What you should do:
Please show all lines of the records that include "badger".

Available records:
——————

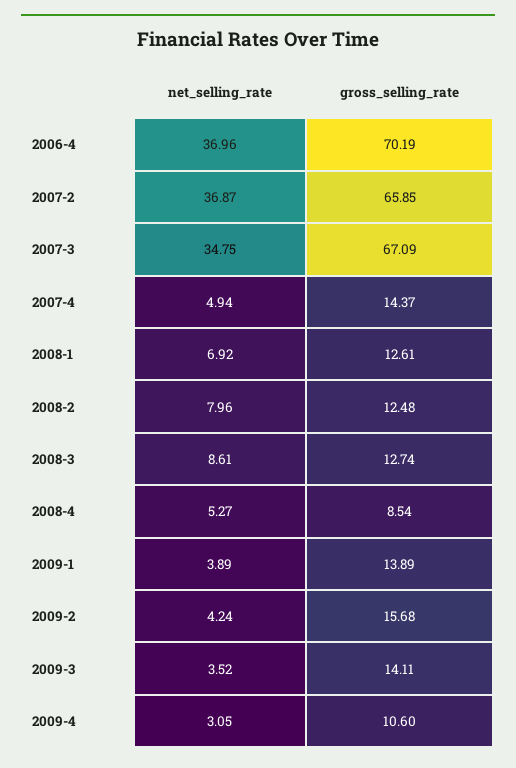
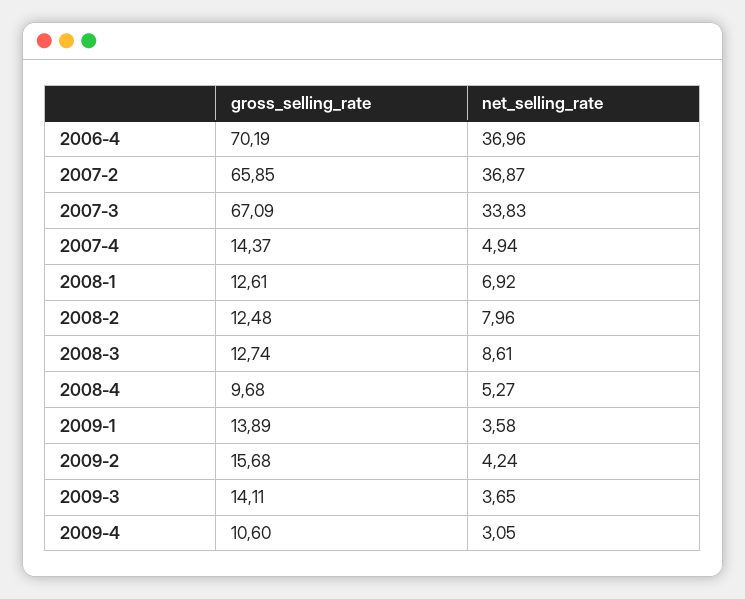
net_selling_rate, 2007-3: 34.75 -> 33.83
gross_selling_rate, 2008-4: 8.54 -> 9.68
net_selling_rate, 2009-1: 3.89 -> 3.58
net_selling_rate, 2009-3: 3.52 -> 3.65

——————

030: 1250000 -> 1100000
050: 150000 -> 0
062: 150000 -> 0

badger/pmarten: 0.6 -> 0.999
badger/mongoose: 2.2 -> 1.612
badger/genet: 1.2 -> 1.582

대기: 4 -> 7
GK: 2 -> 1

——————

Answer for the task:
badger/pmarten: 0.6 -> 0.999
badger/mongoose: 2.2 -> 1.612
badger/genet: 1.2 -> 1.582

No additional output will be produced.